Tandis que tous ses membres étaient au seuil de l’intolérance, un bruit retentit, un bruit qui, instantanément, le stoppait alors qu’il touchait au but. La Poignée n’étant plus sa priorité, désormais, toute son attention se porta sur ce bruit.

Celui-ci ressemblait à l’immersion d’un objet lourd qui, en un bref plouf, glaça le sang de Jack.

— C’est quoi ça ? trembla-t-il.

Sans attendre, il retendit le bras comme jamais il l’avait fait, il pensa à Sylvie et aux enfants, à tous les efforts qu’il avait fournis pour en arriver là, mais, surtout, surtout, il pensa à l’avenir, aux nombreuses portes qu’il restait à ouvrir, non, tout ne pouvait s’arrêter ici, comme ça, bêtement noyé dans son véhicule.

Il finit par l’atteindre !

Par la coincer entre deux doigts et par la tirer de toutes ses forces. Lentement, le débit d’eau entrant diminua et finit en de petites fuites, la porte n’étant pas encore complètement fermée.

Jack resta un instant, essoufflé, tout en braquant la lampe torche sur la lunette arrière.

Déjà, celle-ci fut engloutie à moitié, il remarqua que l’eau avait une teinte particulière : verdâtre parsemée de particules noires, comparable à de la cendre.

Soudain, le Cayenne se mit à tanguer et, pendant un instant, les pneus ne touchèrent plus le sol. Puis, lentement, le véhicule, tel un hélicoptère, se stabilisa.

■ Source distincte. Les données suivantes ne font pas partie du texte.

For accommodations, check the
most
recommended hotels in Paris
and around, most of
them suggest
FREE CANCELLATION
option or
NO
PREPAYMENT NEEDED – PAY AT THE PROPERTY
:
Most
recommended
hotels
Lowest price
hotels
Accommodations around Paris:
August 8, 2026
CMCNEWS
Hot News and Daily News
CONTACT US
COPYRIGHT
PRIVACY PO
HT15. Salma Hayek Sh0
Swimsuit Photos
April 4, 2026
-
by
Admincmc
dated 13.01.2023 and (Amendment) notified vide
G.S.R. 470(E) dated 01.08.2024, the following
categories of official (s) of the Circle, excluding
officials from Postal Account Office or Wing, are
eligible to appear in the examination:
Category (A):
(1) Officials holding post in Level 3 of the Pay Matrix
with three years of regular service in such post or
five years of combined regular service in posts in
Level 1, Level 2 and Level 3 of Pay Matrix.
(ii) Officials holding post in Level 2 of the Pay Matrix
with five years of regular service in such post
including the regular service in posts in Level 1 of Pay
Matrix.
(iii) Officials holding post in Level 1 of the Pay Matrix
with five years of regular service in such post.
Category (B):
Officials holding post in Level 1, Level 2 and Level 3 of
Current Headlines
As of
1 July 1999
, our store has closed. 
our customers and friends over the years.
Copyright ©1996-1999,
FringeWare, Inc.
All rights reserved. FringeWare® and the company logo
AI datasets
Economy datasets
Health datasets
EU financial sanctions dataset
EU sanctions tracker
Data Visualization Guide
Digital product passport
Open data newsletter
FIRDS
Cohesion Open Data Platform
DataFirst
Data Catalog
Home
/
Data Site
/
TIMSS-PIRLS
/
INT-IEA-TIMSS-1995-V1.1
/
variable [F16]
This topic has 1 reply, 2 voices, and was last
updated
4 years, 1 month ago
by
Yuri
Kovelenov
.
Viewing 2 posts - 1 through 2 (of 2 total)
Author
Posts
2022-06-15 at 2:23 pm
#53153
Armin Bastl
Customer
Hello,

Jack frissonna et jeta de nouveau un coup d’œil à la lunette arrière qui était quasiment immergée.

C’est alors que les particules noires qui évoluaient dans cette eau immonde se mirent à virevolter plus rapidement, s’éloignèrent et se regroupèrent, comme si elles avaient un but : ne faire qu’un avec l’élément liquide.